There is a looming deadline in the European Union but its effects will be felt worldwide.  On Friday, businesses will have to be in compliance with the GDPR, or General Data Protection Regulation, which the EU passed in 2016. Essentially, it allows for people to edit or delete their own marketing data that is acquired by a company among many other regulations.  

While this is a European Union rule it will still affect U.S. Companies in the present, if you market your products on the internet, pay attention, and in the future with a trickle-down effect on American cyber-soil.  

DEG Digital Senior Relationship Marketing Strategist Jenn Horner is the company’s resident expert on GDPR.  She expects the ramifications to really hit once a major brand gets penalized for non-GDPR compliance.  The tough part, Horner thinks, is how they will get caught.  Most likely it will be a privacy policy that isn’t updated, a technical issue or if the brand doesn’t report a violation within the required window of time (72 hours).  By the way, the fine for not fixing the violation is steep.  Really steep.  

“Five years from now, we’ll look back on the enforcement of GDPR as the turning point in how we view data protection,” says Horner.  “Between the tightened definitions and enforcement under GDPR and the consumer backlash from the Cambridge Analytica data scandal, everyone is becoming more aware of what data is available for possession and how it is used.”

The Cambridge Analytica data scandal  rocked America’s social media core because of the implied effects on the 2016 Presidential Election.  Specifically, there was a very “hyper-specific” nature to the data collection on Facebook.  As DEG CEO Neal Sharma has mentioned to us before, it wasn’t about seeing if you like flowers, it was about seeing if you called your mother at 2 pm on Mother’s Day about the hydrangeas you sent her; much too intrusive.  

Your personal information has been being collected by marketers for years in different forms, you probably just didn’t realize it.  Seeing the product you just shopped for pop up on your Facebook ads?  That’s not coincidence, that’s called remarketing.  And you may have unwittingly given your data to that business just by shopping on a page that was tagged.  They don’t know your name, but they know how to reach you.  Horner says, that is one of the big things that could change, and soon.  “I really think that because of the diligence by U.S. businesses in preparing for GDPR, we are going to see a trickle-down effect in three key areas.

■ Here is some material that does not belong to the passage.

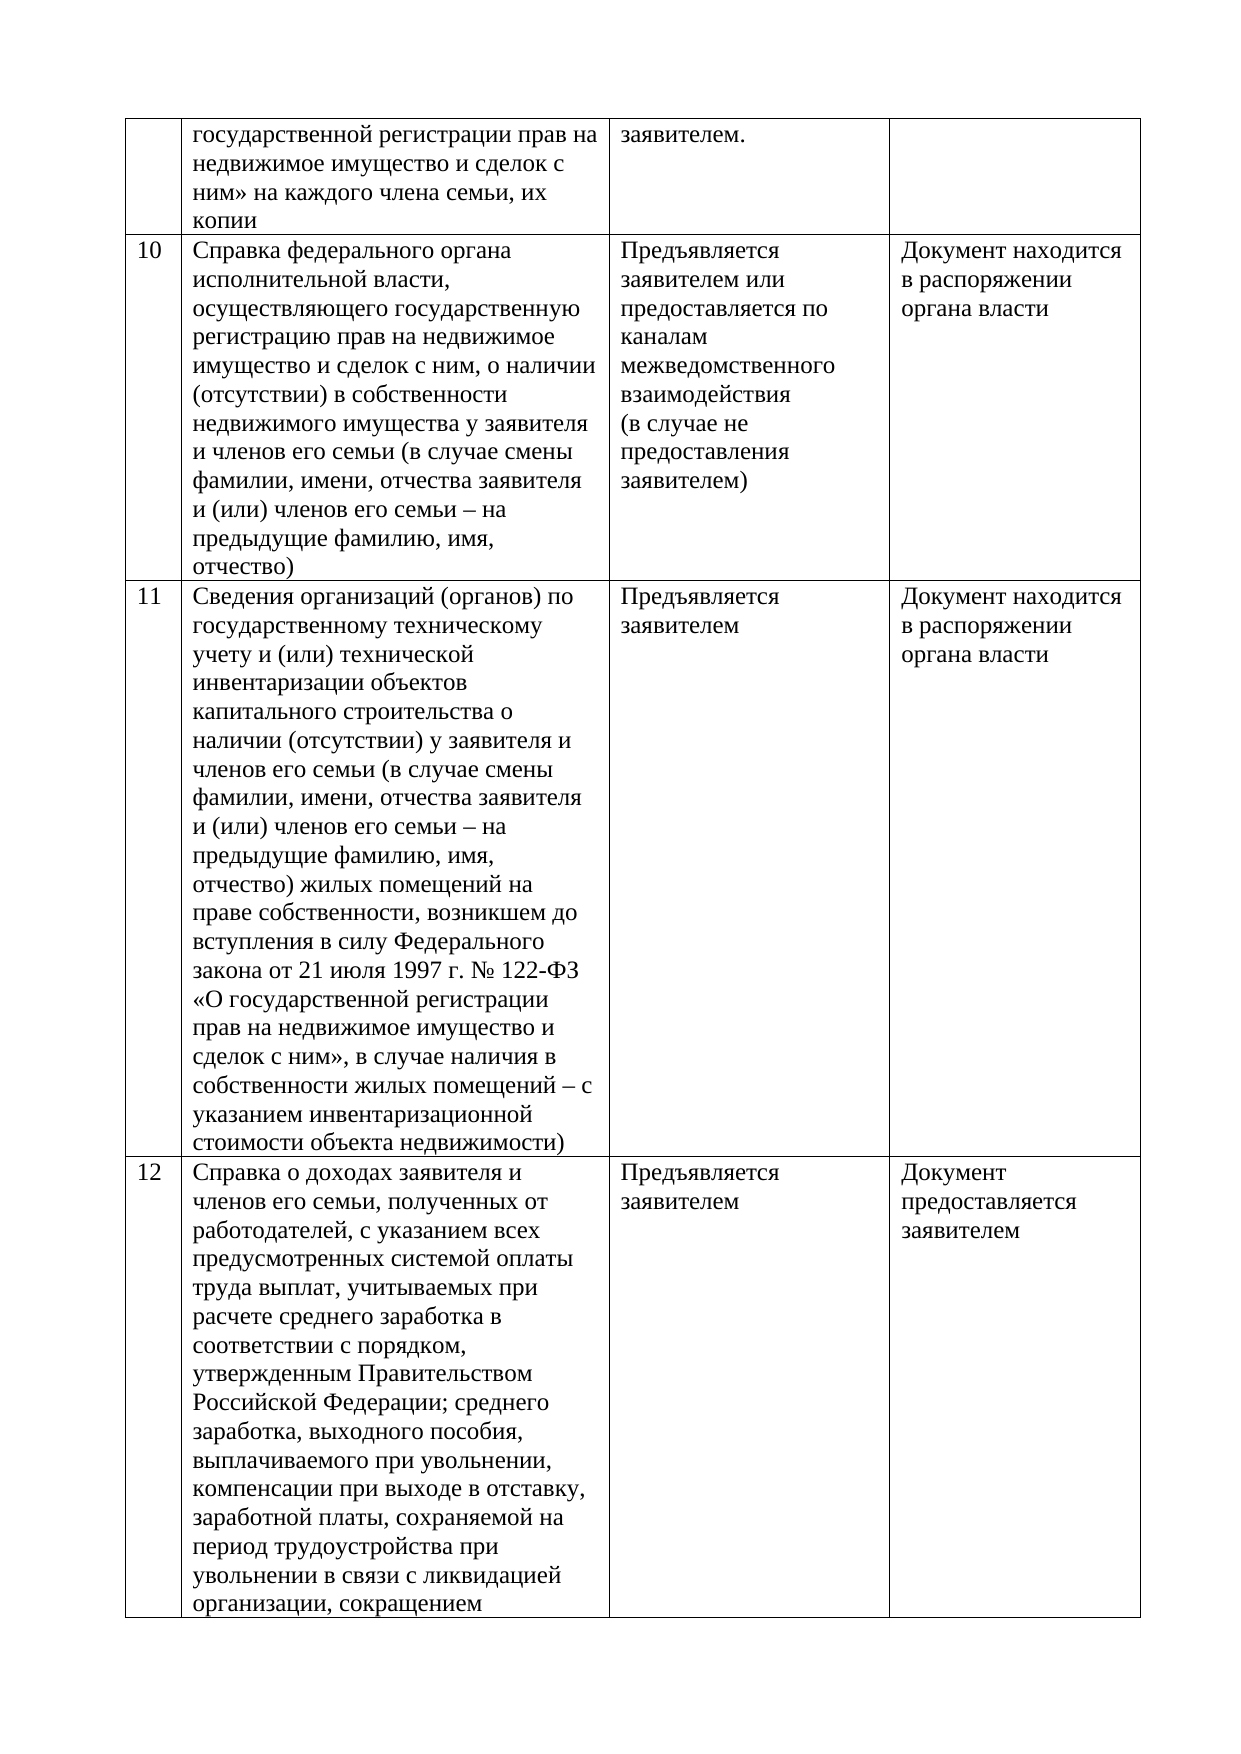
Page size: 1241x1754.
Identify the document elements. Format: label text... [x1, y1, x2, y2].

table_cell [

We’ll see consumers demanding to be more aware of what data is being used by businesses, businesses becoming stricter on their data and privacy policy enforcements, and legislatures taking a closer look at how to better regulate the storage and sharing of personal data collected.”

Horner notes legislation already active in a couple of states such as the Data Broker Protection Act in Vermont and the Consent Act led by senators in Massachusetts and Connecticut as signs that the data issue will be on-going for quite some time.